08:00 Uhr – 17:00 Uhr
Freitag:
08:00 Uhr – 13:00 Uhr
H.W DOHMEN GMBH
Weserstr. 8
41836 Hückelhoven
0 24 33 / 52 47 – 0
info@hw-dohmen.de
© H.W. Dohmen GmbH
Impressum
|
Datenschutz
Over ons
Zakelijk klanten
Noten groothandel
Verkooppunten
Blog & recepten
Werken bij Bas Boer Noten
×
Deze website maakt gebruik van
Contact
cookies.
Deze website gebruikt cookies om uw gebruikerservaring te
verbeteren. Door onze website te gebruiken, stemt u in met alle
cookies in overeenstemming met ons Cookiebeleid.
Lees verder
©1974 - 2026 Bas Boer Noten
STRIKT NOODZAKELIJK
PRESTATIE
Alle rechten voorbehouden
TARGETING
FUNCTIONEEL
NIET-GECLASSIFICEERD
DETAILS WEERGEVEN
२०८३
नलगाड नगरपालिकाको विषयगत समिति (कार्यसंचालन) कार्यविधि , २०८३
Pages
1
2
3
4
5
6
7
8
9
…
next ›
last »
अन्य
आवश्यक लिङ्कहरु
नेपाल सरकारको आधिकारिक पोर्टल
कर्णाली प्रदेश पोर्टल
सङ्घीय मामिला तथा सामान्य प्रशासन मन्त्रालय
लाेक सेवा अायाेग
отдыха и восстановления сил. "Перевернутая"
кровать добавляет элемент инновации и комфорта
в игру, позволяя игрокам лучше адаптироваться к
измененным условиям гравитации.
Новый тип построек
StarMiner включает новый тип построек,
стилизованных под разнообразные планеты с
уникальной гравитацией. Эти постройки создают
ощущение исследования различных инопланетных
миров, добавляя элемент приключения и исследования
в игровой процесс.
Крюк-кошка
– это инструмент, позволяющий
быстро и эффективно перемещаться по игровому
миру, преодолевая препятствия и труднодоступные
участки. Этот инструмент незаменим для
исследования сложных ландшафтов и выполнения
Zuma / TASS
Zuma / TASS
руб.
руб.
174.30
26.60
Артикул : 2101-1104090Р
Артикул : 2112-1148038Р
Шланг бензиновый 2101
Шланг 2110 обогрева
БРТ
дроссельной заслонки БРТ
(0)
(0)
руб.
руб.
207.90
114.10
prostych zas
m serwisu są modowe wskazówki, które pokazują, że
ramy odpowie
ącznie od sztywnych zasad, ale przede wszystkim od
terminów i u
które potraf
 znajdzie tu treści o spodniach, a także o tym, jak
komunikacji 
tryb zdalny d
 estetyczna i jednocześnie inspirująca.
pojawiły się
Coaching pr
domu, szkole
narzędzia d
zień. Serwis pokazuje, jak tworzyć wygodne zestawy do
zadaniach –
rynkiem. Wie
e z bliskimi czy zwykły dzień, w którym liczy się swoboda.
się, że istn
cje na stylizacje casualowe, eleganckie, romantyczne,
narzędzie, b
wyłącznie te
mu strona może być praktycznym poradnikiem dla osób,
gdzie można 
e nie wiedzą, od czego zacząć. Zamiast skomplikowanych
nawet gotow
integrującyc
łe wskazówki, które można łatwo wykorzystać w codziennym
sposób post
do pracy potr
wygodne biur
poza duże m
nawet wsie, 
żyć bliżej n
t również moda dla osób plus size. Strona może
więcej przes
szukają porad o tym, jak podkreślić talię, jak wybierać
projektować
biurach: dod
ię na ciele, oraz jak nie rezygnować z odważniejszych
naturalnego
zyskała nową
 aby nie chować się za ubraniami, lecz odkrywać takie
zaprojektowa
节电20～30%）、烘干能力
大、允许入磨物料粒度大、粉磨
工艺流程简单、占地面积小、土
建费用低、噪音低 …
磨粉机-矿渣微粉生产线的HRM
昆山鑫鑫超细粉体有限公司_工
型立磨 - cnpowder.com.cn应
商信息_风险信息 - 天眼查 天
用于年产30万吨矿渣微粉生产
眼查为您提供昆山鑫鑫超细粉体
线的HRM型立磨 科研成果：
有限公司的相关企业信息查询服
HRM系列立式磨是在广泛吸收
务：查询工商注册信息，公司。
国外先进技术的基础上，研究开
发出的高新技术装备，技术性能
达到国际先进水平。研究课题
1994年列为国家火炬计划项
####
Your task is to transcribe each record faithfully and in full.

Solution
08:00 Uhr – 17:00 Uhr
Freitag:
08:00 Uhr – 13:00 Uhr
H.W DOHMEN GMBH
Weserstr. 8
41836 Hückelhoven
0 24 33 / 52 47 – 0
info@hw-dohmen.de
© H.W. Dohmen GmbH
Impressum
|
Datenschutz
Over ons
Zakelijk klanten
Noten groothandel
Verkooppunten
Blog & recepten
Werken bij Bas Boer Noten
×
Deze website maakt gebruik van
Contact
cookies.
Deze website gebruikt cookies om uw gebruikerservaring te
verbeteren. Door onze website te gebruiken, stemt u in met alle
cookies in overeenstemming met ons Cookiebeleid.
Lees verder
©1974 - 2026 Bas Boer Noten
STRIKT NOODZAKELIJK
PRESTATIE
Alle rechten voorbehouden
TARGETING
FUNCTIONEEL
NIET-GECLASSIFICEERD
DETAILS WEERGEVEN
२०८३
नलगाड नगरपालिकाको विषयगत समिति (कार्यसंचालन) कार्यविधि , २०८३
Pages
1
2
3
4
5
6
7
8
9
…
next ›
last »
अन्य
आवश्यक लिङ्कहरु
नेपाल सरकारको आधिकारिक पोर्टल
कर्णाली प्रदेश पोर्टल
सङ्घीय मामिला तथा सामान्य प्रशासन मन्त्रालय
लाेक सेवा अायाेग
отдыха и восстановления сил. "Перевернутая"
кровать добавляет элемент инновации и комфорта
в игру, позволяя игрокам лучше адаптироваться к
измененным условиям гравитации.
Новый тип построек
StarMiner включает новый тип построек,
стилизованных под разнообразные планеты с
уникальной гравитацией. Эти постройки создают
ощущение исследования различных инопланетных
миров, добавляя элемент приключения и исследования
в игровой процесс.
Крюк-кошка
– это инструмент, позволяющий
быстро и эффективно перемещаться по игровому
миру, преодолевая препятствия и труднодоступные
участки. Этот инструмент незаменим для
исследования сложных ландшафтов и выполнения
Zuma / TASS
Zuma / TASS
руб.
руб.
174.30
26.60
Артикул : 2101-1104090Р
Артикул : 2112-1148038Р
Шланг бензиновый 2101
Шланг 2110 обогрева
БРТ
дроссельной заслонки БРТ
(0)
(0)
руб.
руб.
207.90
114.10
prostych zas
m serwisu są modowe wskazówki, które pokazują, że
ramy odpowie
ącznie od sztywnych zasad, ale przede wszystkim od
terminów i u
które potraf
 znajdzie tu treści o spodniach, a także o tym, jak
komunikacji 
tryb zdalny d
 estetyczna i jednocześnie inspirująca.
pojawiły się
Coaching pr
domu, szkole
narzędzia d
zień. Serwis pokazuje, jak tworzyć wygodne zestawy do
zadaniach –
rynkiem. Wie
e z bliskimi czy zwykły dzień, w którym liczy się swoboda.
się, że istn
cje na stylizacje casualowe, eleganckie, romantyczne,
narzędzie, b
wyłącznie te
mu strona może być praktycznym poradnikiem dla osób,
gdzie można 
e nie wiedzą, od czego zacząć. Zamiast skomplikowanych
nawet gotow
integrującyc
łe wskazówki, które można łatwo wykorzystać w codziennym
sposób post
do pracy potr
wygodne biur
poza duże m
nawet wsie, 
żyć bliżej n
t również moda dla osób plus size. Strona może
więcej przes
szukają porad o tym, jak podkreślić talię, jak wybierać
projektować
biurach: dod
ię na ciele, oraz jak nie rezygnować z odważniejszych
naturalnego
zyskała nową
 aby nie chować się za ubraniami, lecz odkrywać takie
zaprojektowa
节电20～30%）、烘干能力
大、允许入磨物料粒度大、粉磨
工艺流程简单、占地面积小、土
建费用低、噪音低 …
磨粉机-矿渣微粉生产线的HRM
昆山鑫鑫超细粉体有限公司_工
型立磨 - cnpowder.com.cn应
商信息_风险信息 - 天眼查 天
用于年产30万吨矿渣微粉生产
眼查为您提供昆山鑫鑫超细粉体
线的HRM型立磨 科研成果：
有限公司的相关企业信息查询服
HRM系列立式磨是在广泛吸收
务：查询工商注册信息，公司。
国外先进技术的基础上，研究开
发出的高新技术装备，技术性能
达到国际先进水平。研究课题
1994年列为国家火炬计划项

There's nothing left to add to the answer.